C’è chi lo conosce come l’eroe di Salonicco e chi lo ha sempre visto accanto a Carlo Ancelotti. Portiere del Milan negli anni ’70 e preparatore dei numeri uno del tecnico di Reggiolo da Parma in poi. Ha visto nascere Buffon e risollevato Dida, ma anche alzato tanti trofei. Da giocatore e da allenatore.

Oggi Villiam Vecchi, classe 1948, è ancora in pista. Tuta e tanto lavoro sul campo con i portieri delle giovanili della Reggiana. Un ritorno a casa dopo una vita da missionario del calcio, prima in mezzo ai pali, poi – dal 1982 – nel ruolo di guida dei guardiani della porta.
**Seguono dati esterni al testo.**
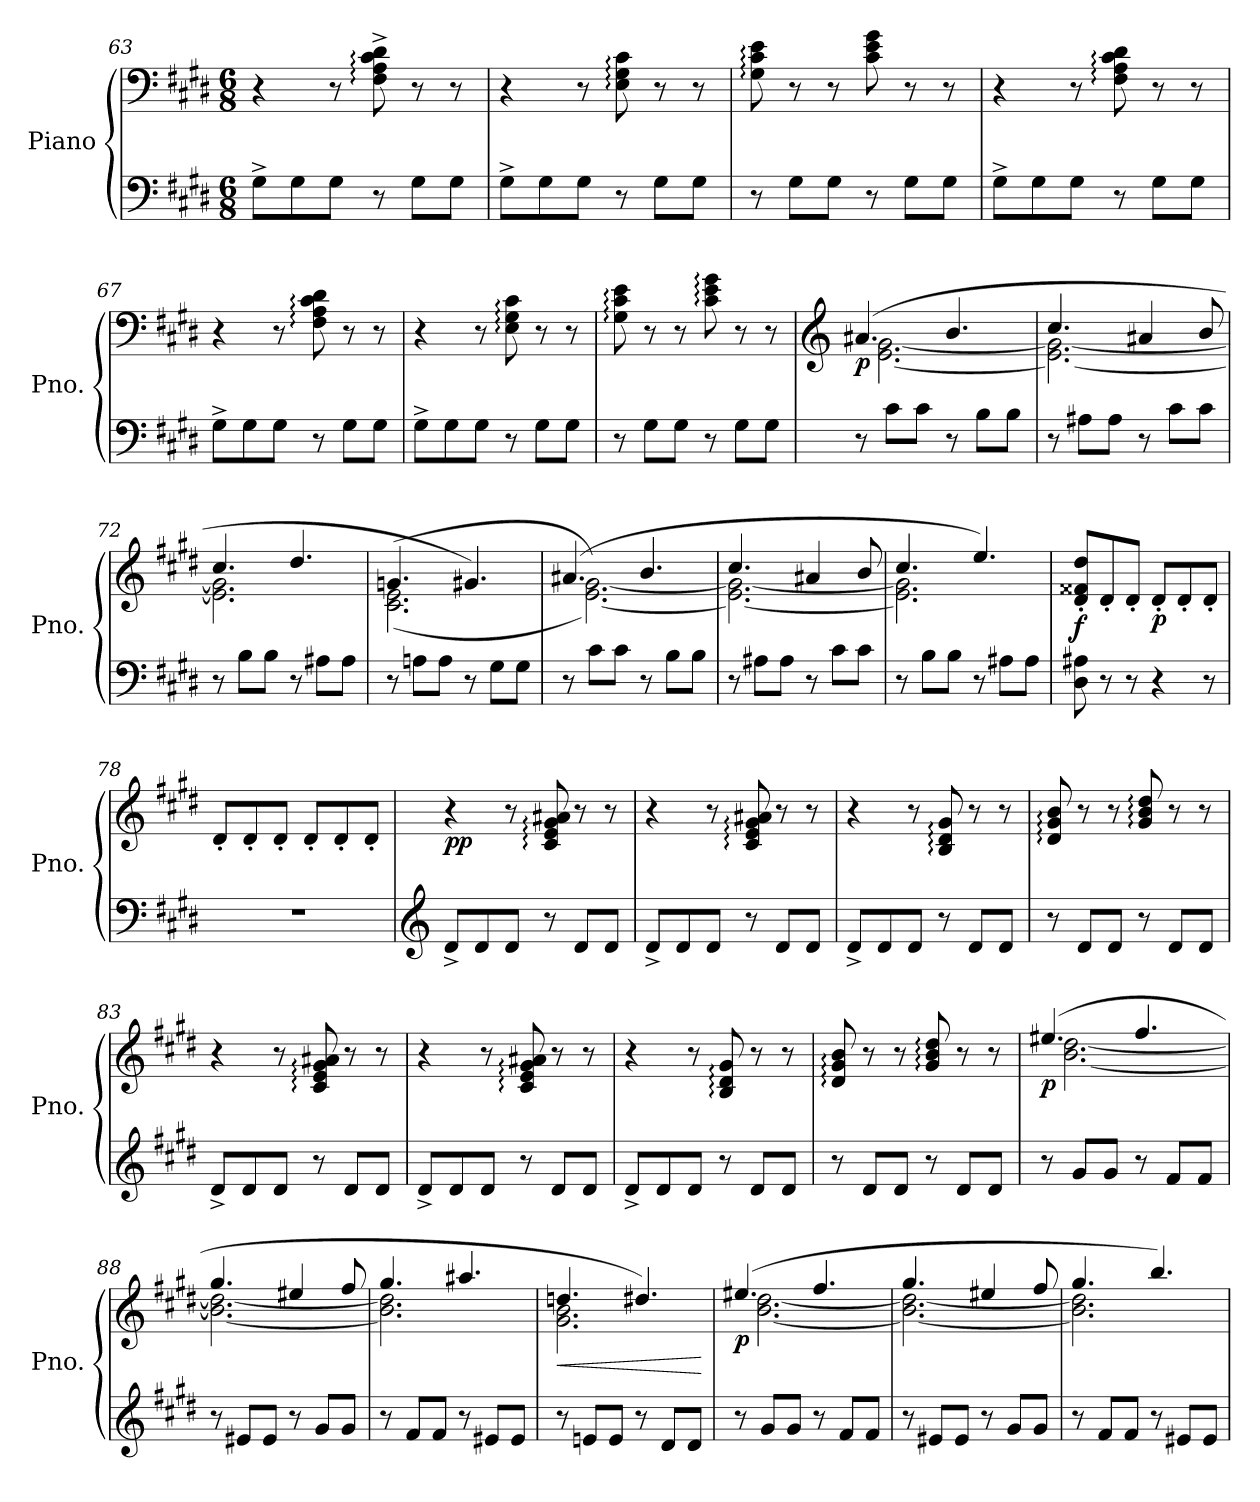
**kern	**kern	**dynam
*part1	*part1	*part1
*staff2	*staff1	*staff1/2
*I"Piano	*	*
*I'Pno.	*	*
*clefF4	*clefF4	*
*k[f#c#g#d#]	*k[f#c#g#d#]	*
*M6/8	*M6/8	*
=63	=63	=63
8G#^\L	4r	.
8G#\	.	.
8G#\J	8r	.
8r	8F#\:^ 8A\:^ 8c#\:^ 8d#\:^	.
8G#\L	8r	.
8G#\J	8r	.
=64	=64	=64
8G#^\L	4r	.
8G#\	.	.
8G#\J	8r	.
8r	8E\: 8G#\: 8c#\:	.
8G#\L	8r	.
8G#\J	8r	.
=65	=65	=65
8r	8G#\: 8c#\: 8e\:	.
8G#\L	8r	.
8G#\J	8r	.
8r	8c#\ 8e\ 8g#\	.
8G#\L	8r	.
8G#\J	8r	.
=66	=66	=66
8G#^\L	4r	.
8G#\	.	.
8G#\J	8r	.
8r	8F#\: 8A\: 8c#\: 8d#\:	.
8G#\L	8r	.
8G#\J	8r	.
!!LO:LB:g=z
=67	=67	=67
8G#^\L	4r	.
8G#\	.	.
8G#\J	8r	.
8r	8F#\: 8A\: 8c#\: 8d#\:	.
8G#\L	8r	.
8G#\J	8r	.
=68	=68	=68
8G#^\L	4r	.
8G#\	.	.
8G#\J	8r	.
8r	8E\: 8G#\: 8c#\:	.
8G#\L	8r	.
8G#\J	8r	.
=69	=69	=69
8r	8G#\: 8c#\: 8e\:	.
8G#\L	8r	.
8G#\J	8r	.
8r	8c#\: 8e\: 8g#\:	.
8G#\L	8r	.
8G#\J	8r	.
=70	=70	=70
*	*clefG2	*
*	*^	*
!	!	!	!LO:DY:b
8r	(>4.a#X/	[2.e\ [2.g#\	p
8c#\L	.	.	.
8c#\J	.	.	.
8r	4.b/	.	.
8B\L	.	.	.
8B\J	.	.	.
=71	=71	=71	=71
8r	4.cc#/	2.e\_ 2.g#\_	.
8A#X\L	.	.	.
8A#\J	.	.	.
8r	4a#X/	.	.
8c#\L	.	.	.
8c#\J	8b/	.	.
=72	=72	=72	=72
8r	4.cc#/	2.e\] 2.g#\]	.
8B\L	.	.	.
8B\J	.	.	.
8r	4.dd#/	.	.
8A#X\L	.	.	.
8A#\J	.	.	.
!!LO:LB:g=z	!!
=73	=73	=73	=73
8r	4.gn/	(<(<2.c#\ 2.e\	.
8An\L	.	.	.
8A\J	.	.	.
8r	4.g#X/)	.	.
8G#\L	.	.	.
8G#\J	.	.	.
=74	=74	=74	=74
8r	(>4.a#X/	[2.e\ [2.g#\))	.
8c#\L	.	.	.
8c#\J	.	.	.
8r	4.b/	.	.
8B\L	.	.	.
8B\J	.	.	.
=75	=75	=75	=75
8r	4.cc#/	2.e\_ 2.g#\_	.
8A#X\L	.	.	.
8A#\J	.	.	.
8r	4a#X/	.	.
8c#\L	.	.	.
8c#\J	8b/	.	.
=76	=76	=76	=76
8r	4.cc#/	2.e\] 2.g#\]	.
8B\L	.	.	.
8B\J	.	.	.
8r	4.ee/)	.	.
8A#X\L	.	.	.
8A#\J	.	.	.
*	*v	*v	*
=77	=77	=77
!	!	!LO:DY:b
8D#\ 8A#X\	8d#/' 8f##X/' 8dd#/'L	f
8r	8d#'/	.
8r	8d#'/J	.
!	!	!LO:DY:b
4r	8d#'/L	p
.	8d#'/	.
8r	8d#'/J	.
=78	=78	=78
2.r	8d#'/L	.
.	8d#'/	.
.	8d#'/J	.
.	8d#'/L	.
.	8d#'/	.
.	8d#'/J	.
!!LO:LB:g=z
=79	=79	=79
*clefG2	*	*
!	!	!LO:DY:b
8d#^/L	4r	pp
8d#/	.	.
8d#/J	8r	.
8r	8c#/: 8e/: 8g#/: 8a#X/:	.
8d#/L	8r	.
8d#/J	8r	.
=80	=80	=80
8d#^/L	4r	.
8d#/	.	.
8d#/J	8r	.
8r	8c#/: 8e/: 8g#/: 8a#X/:	.
8d#/L	8r	.
8d#/J	8r	.
=81	=81	=81
8d#^/L	4r	.
8d#/	.	.
8d#/J	8r	.
8r	8B/: 8d#/: 8g#/:	.
8d#/L	8r	.
8d#/J	8r	.
=82	=82	=82
8r	8d#/: 8g#/: 8b/:	.
8d#/L	8r	.
8d#/J	8r	.
8r	8g#/: 8b/: 8dd#/:	.
8d#/L	8r	.
8d#/J	8r	.
=83	=83	=83
8d#^/L	4r	.
8d#/	.	.
8d#/J	8r	.
8r	8c#/: 8e/: 8g#/: 8a#X/:	.
8d#/L	8r	.
8d#/J	8r	.
=84	=84	=84
8d#^/L	4r	.
8d#/	.	.
8d#/J	8r	.
8r	8c#/: 8e/: 8g#/: 8a#X/:	.
8d#/L	8r	.
8d#/J	8r	.
!!LO:LB:g=z
=85	=85	=85
8d#^/L	4r	.
8d#/	.	.
8d#/J	8r	.
8r	8B/: 8d#/: 8g#/:	.
8d#/L	8r	.
8d#/J	8r	.
=86	=86	=86
8r	8d#/: 8g#/: 8b/:	.
8d#/L	8r	.
8d#/J	8r	.
8r	8g#/: 8b/: 8dd#/:	.
8d#/L	8r	.
8d#/J	8r	.
=87	=87	=87
*	*^	*
!	!	!	!LO:DY:b
8r	(>4.ee#X/	[2.b\ [2.dd#\	p
8g#/L	.	.	.
8g#/J	.	.	.
8r	4.ff#/	.	.
8f#/L	.	.	.
8f#/J	.	.	.
=88	=88	=88	=88
8r	4.gg#/	2.b\_ 2.dd#\_	.
8e#X/L	.	.	.
8e#/J	.	.	.
8r	4ee#X/	.	.
8g#/L	.	.	.
8g#/J	8ff#/	.	.
=89	=89	=89	=89
8r	4.gg#/	2.b\] 2.dd#\]	.
8f#/L	.	.	.
8f#/J	.	.	.
8r	4.aa#X/	.	.
8e#X/L	.	.	.
8e#/J	.	.	.
=90	=90	=90	=90
!	!	!	!LO:HP:b
8r	4.ddn/	2.g#\ 2.b\	<
8en/L	.	.	.
8e/J	.	.	.
8r	4.dd#X/)	.	.
8d#/L	.	.	.
8d#/J	.	.	.
*	*v	*v	*
.	.	[
!!LO:LB:g=z
=91	=91	=91
*	*^	*
!	!	!	!LO:DY:b
8r	(>4.ee#X/	[2.b\ [2.dd#\	p
8g#/L	.	.	.
8g#/J	.	.	.
8r	4.ff#/	.	.
8f#/L	.	.	.
8f#/J	.	.	.
=92	=92	=92	=92
8r	4.gg#/	2.b\_ 2.dd#\_	.
8e#X/L	.	.	.
8e#/J	.	.	.
8r	4ee#X/	.	.
8g#/L	.	.	.
8g#/J	8ff#/	.	.
=93	=93	=93	=93
8r	4.gg#/	2.b\] 2.dd#\]	.
8f#/L	.	.	.
8f#/J	.	.	.
8r	4.bb/)	.	.
8e#X/L	.	.	.
8e#/J	.	.	.
*	*v	*v	*
=	=	=
*-	*-	*-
Oltre mezzo secolo sui campi e un’esperienza che gli permette di avere un punto di vista competente su piccoli e grandi cambiamenti del nostro calcio. L’ultimo, in ordine cronologico, potrebbe essere l’introdurre squadre Primavera nel campionato di serie C. Lo stesso della “sua” Reggiana. “Sarei assolutamente favorevole”, attacca Vecchi ai microfoni di gianlucadimarzio.com. “Club e giocatori ne guadagnerebbero di sicuro. Sono certo che sarebbe la fortuna di tutto il movimento”.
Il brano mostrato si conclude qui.